Augmented reality pioneer @LouisBRosenberg broke down the dangers of the Metaverse. pic.twitter.com/Z40t05fBZ3
— More Perfect Union (@MorePerfectUS) October 12, 2022
A report on November 26 details how a user was sexually assaulted on the platform. Meta’s review found that the user, a beta tester should have used a tool called “Safe Zone.”
This incident although remedied in it’s own way highlights how the platform may be exposed to new forms of crime.
Sexual offences and explicit content
Any online platform creates policies that may in the best instances remedy any potential incident.
The use of virtual moderators to ensure virtual reality spaces remain safe could prove insufficient should numbers of users increase in augmented reality spaces.
It remains a challenge to police minor’s who have successfully made their way into the metaverse.
Harmful content and explicit content currently plague the net with many websites occupying a huge portion of online subscriptions.
As the metaverse develops so do most sex dominated sites.
While Meta plans to open up it’s social media platform Horizon Worlds to mobile and desktop users, so people without a headset will have access to the virtual world, this may open up an array of other challenges.
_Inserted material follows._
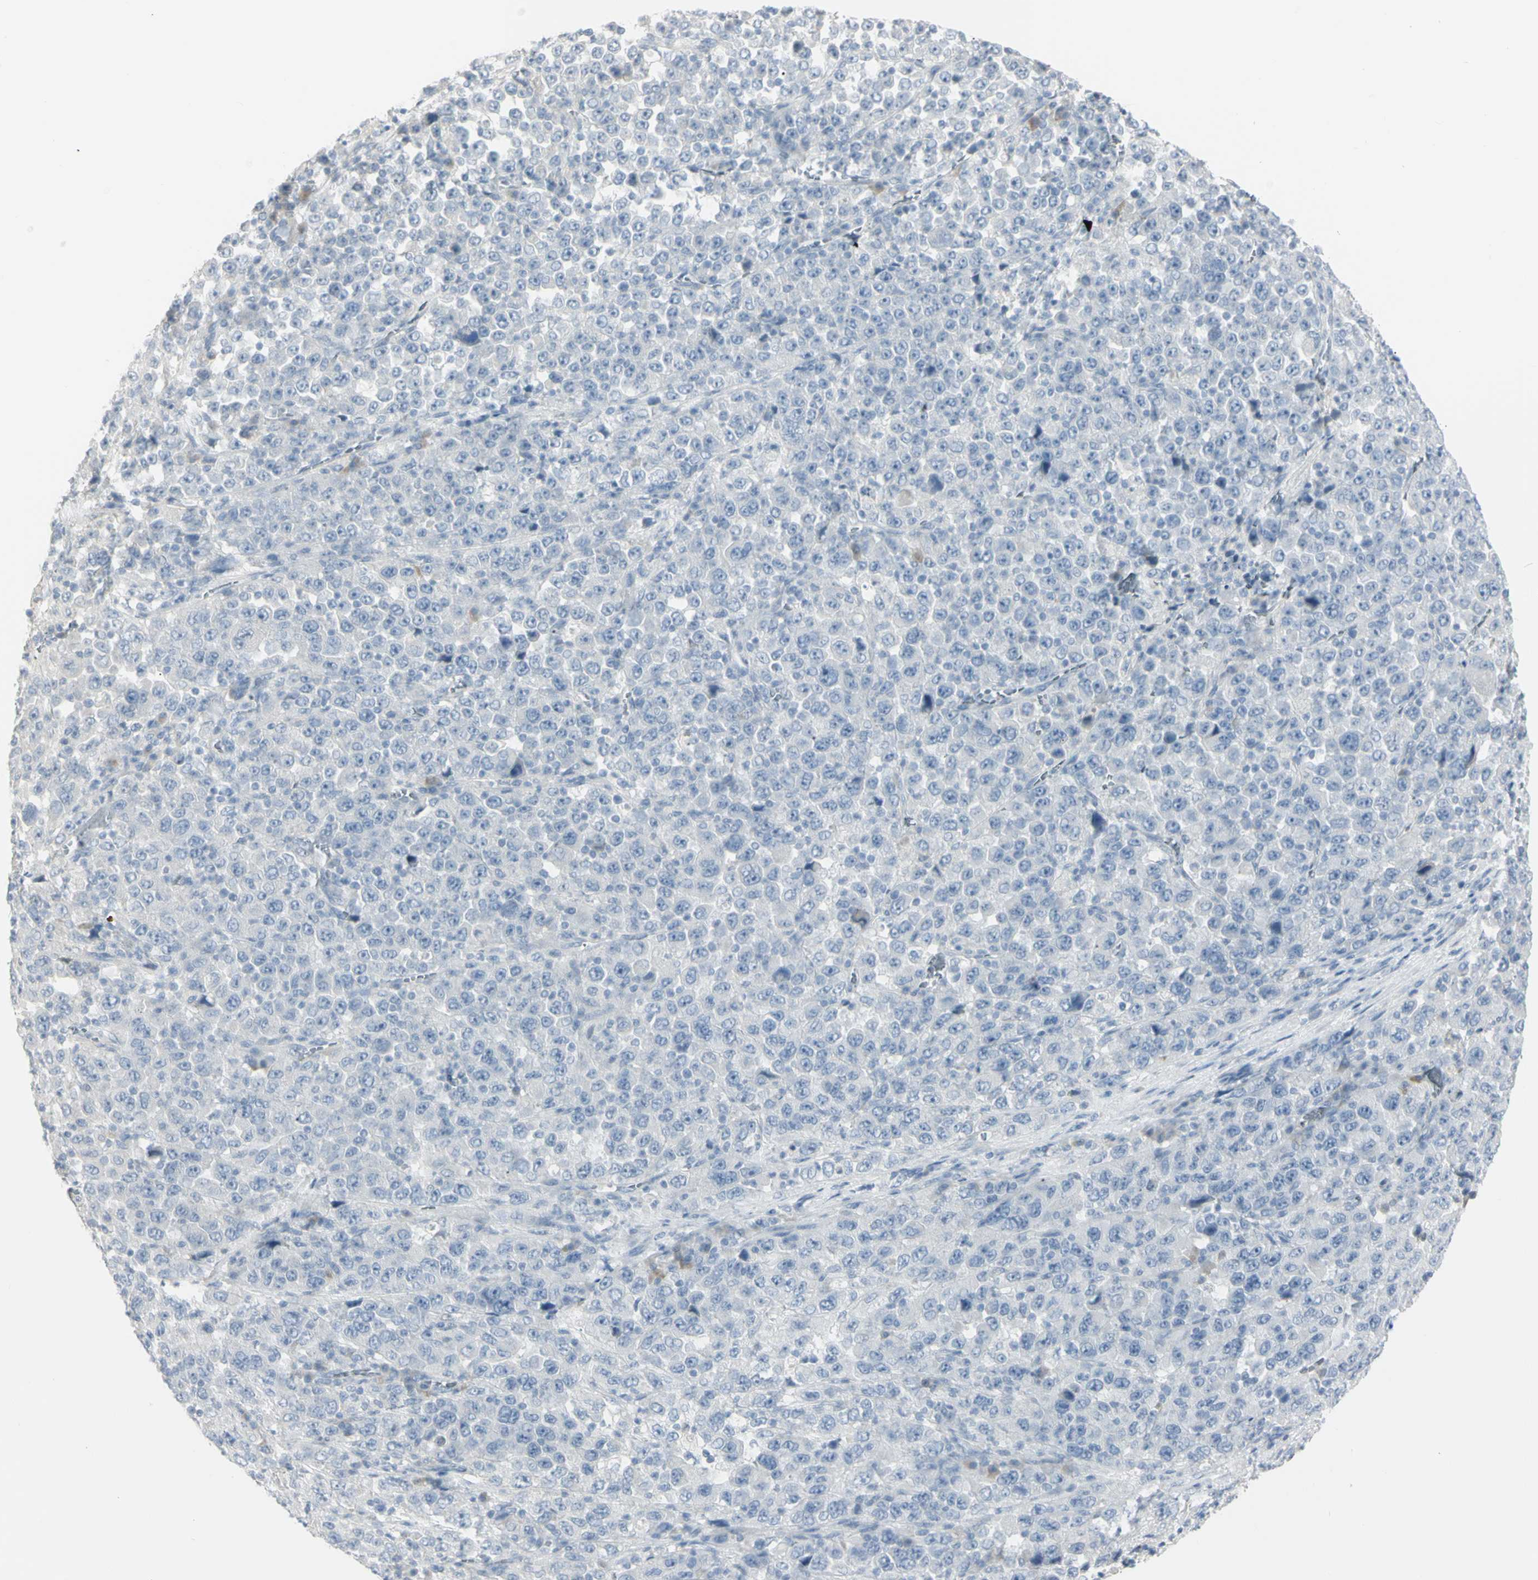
{"staining": {"intensity": "negative", "quantity": "none", "location": "none"}, "tissue": "stomach cancer", "cell_type": "Tumor cells", "image_type": "cancer", "snomed": [{"axis": "morphology", "description": "Normal tissue, NOS"}, {"axis": "morphology", "description": "Adenocarcinoma, NOS"}, {"axis": "topography", "description": "Stomach, upper"}, {"axis": "topography", "description": "Stomach"}], "caption": "Immunohistochemistry (IHC) histopathology image of neoplastic tissue: human stomach adenocarcinoma stained with DAB (3,3'-diaminobenzidine) reveals no significant protein positivity in tumor cells.", "gene": "PIP", "patient": {"sex": "male", "age": 59}}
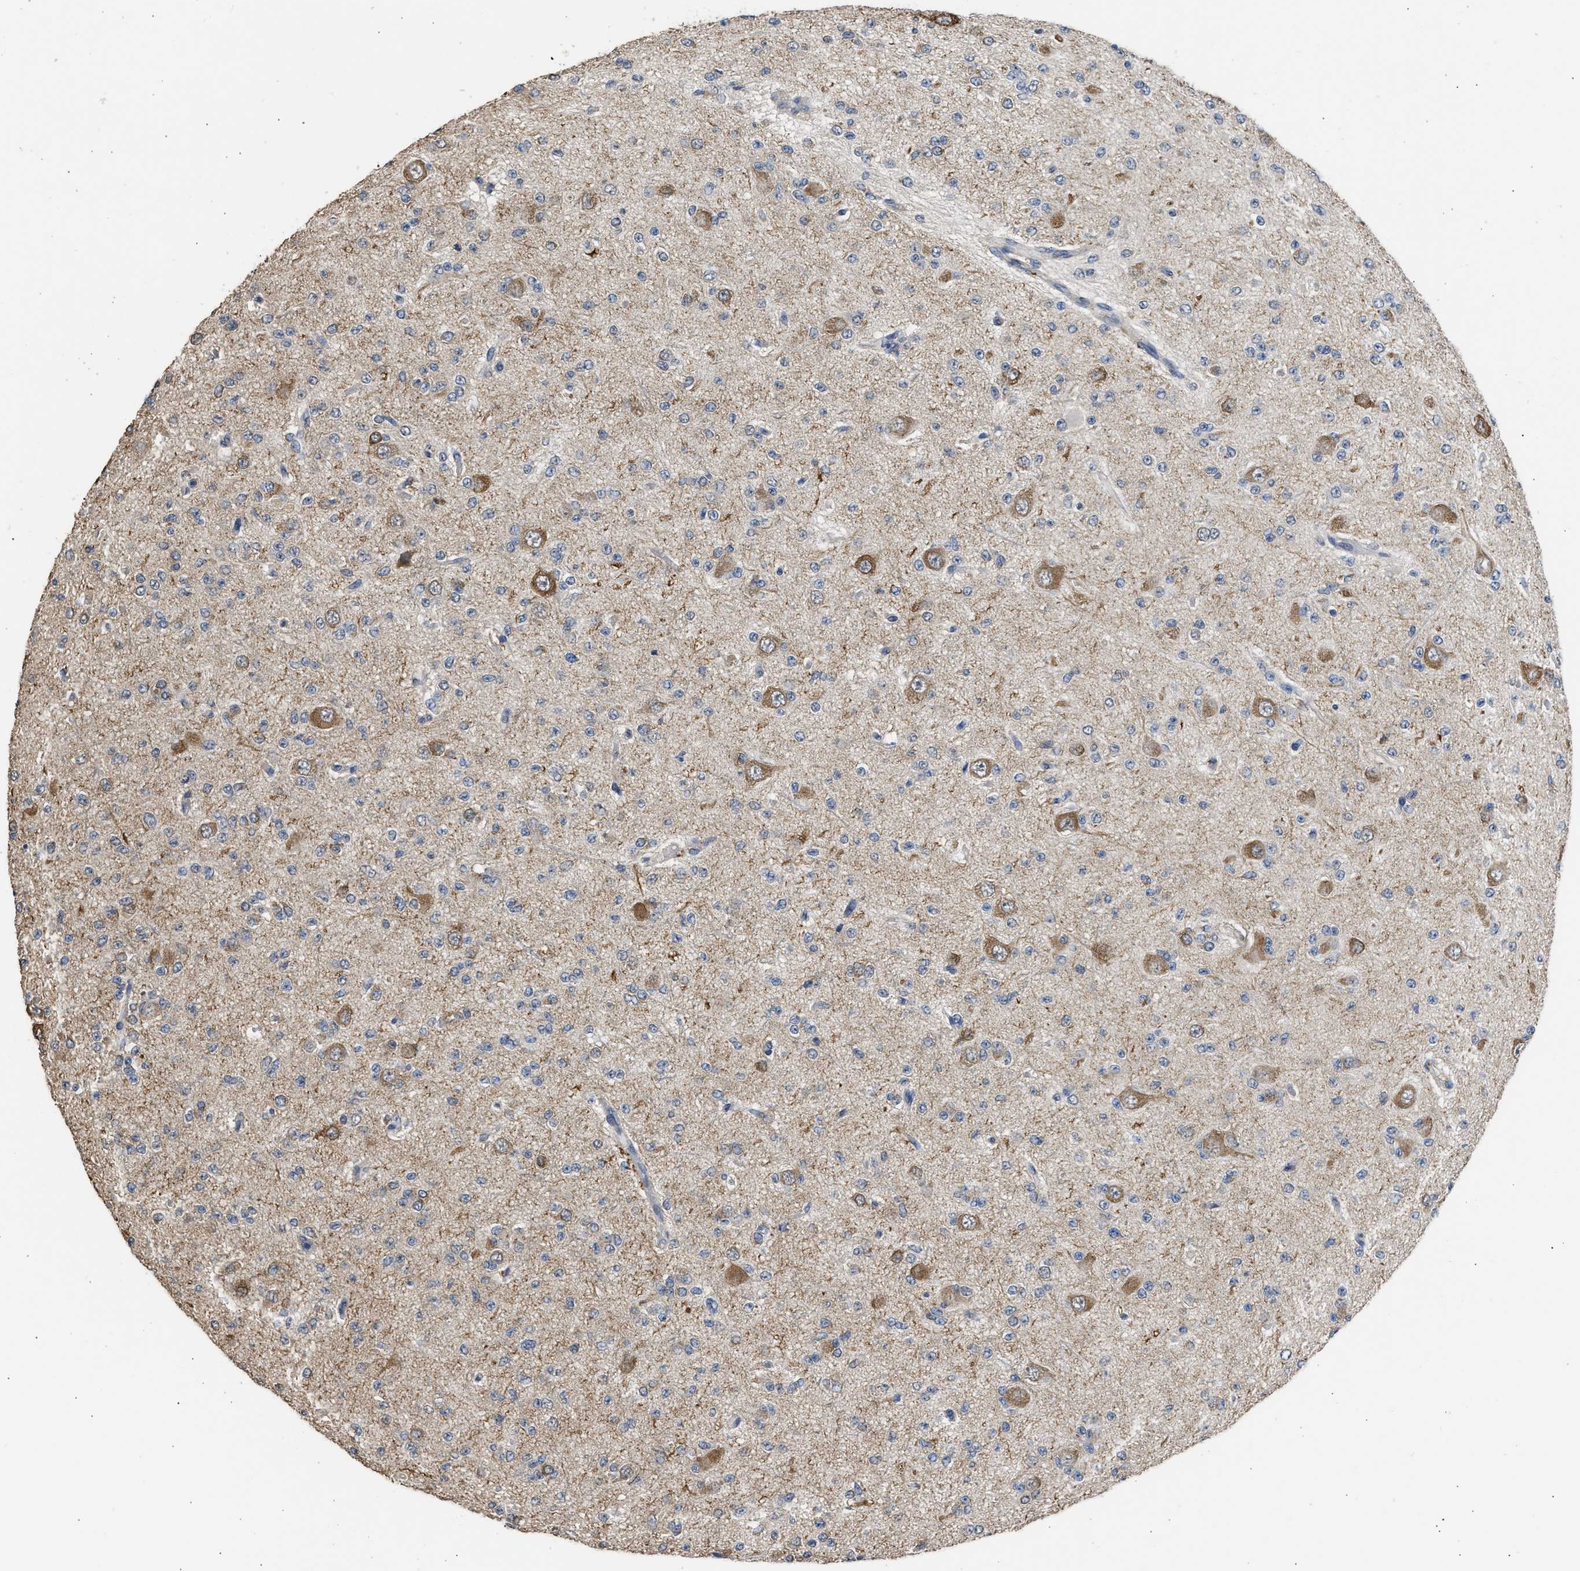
{"staining": {"intensity": "moderate", "quantity": "<25%", "location": "cytoplasmic/membranous"}, "tissue": "glioma", "cell_type": "Tumor cells", "image_type": "cancer", "snomed": [{"axis": "morphology", "description": "Glioma, malignant, Low grade"}, {"axis": "topography", "description": "Brain"}], "caption": "The histopathology image shows a brown stain indicating the presence of a protein in the cytoplasmic/membranous of tumor cells in glioma.", "gene": "SPINT2", "patient": {"sex": "male", "age": 38}}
Privacy and data collection
While privacy and data collection remain as a constant discussion in social media platform policies, the collection of data remains a double edged sword discussion.
If systems are collecting data, where is this data going and to which end.
Platform providers could be in a position to pull very important strings – with the right data on their hands.
Collecting user preferences means platform providers could track and socially understand your personality, heartrate, including fitness level.
This would allow providers insight into user personality in order to better market content, products and services based on the lifestyle information.
Meta’s Quest Pro already comes with inward facing sensors which record facial expressions including eye tracking.
This if done right provides some of the most valuable and intricate studies about the users interests and reactions to those interests.
Increased aggression and disassociation from reality
Video games and online gaming services have constantly faced challenges of sighted aggression.
An indication of traits, which some users deem acceptable due the fact that no one was really experiencing any physical harm.
In a constant metaverse reality, users may suffer from aggression including a massive disassociation from reality complex.
This can be followed by addictive behaviors, and or withdrawal symptoms when disconnected.
Some other issues could be harassment and cyberbullying, theft of identities, increased mental health issues, collections of unauthorized data, polarizing of different groups and circulation of misinformation.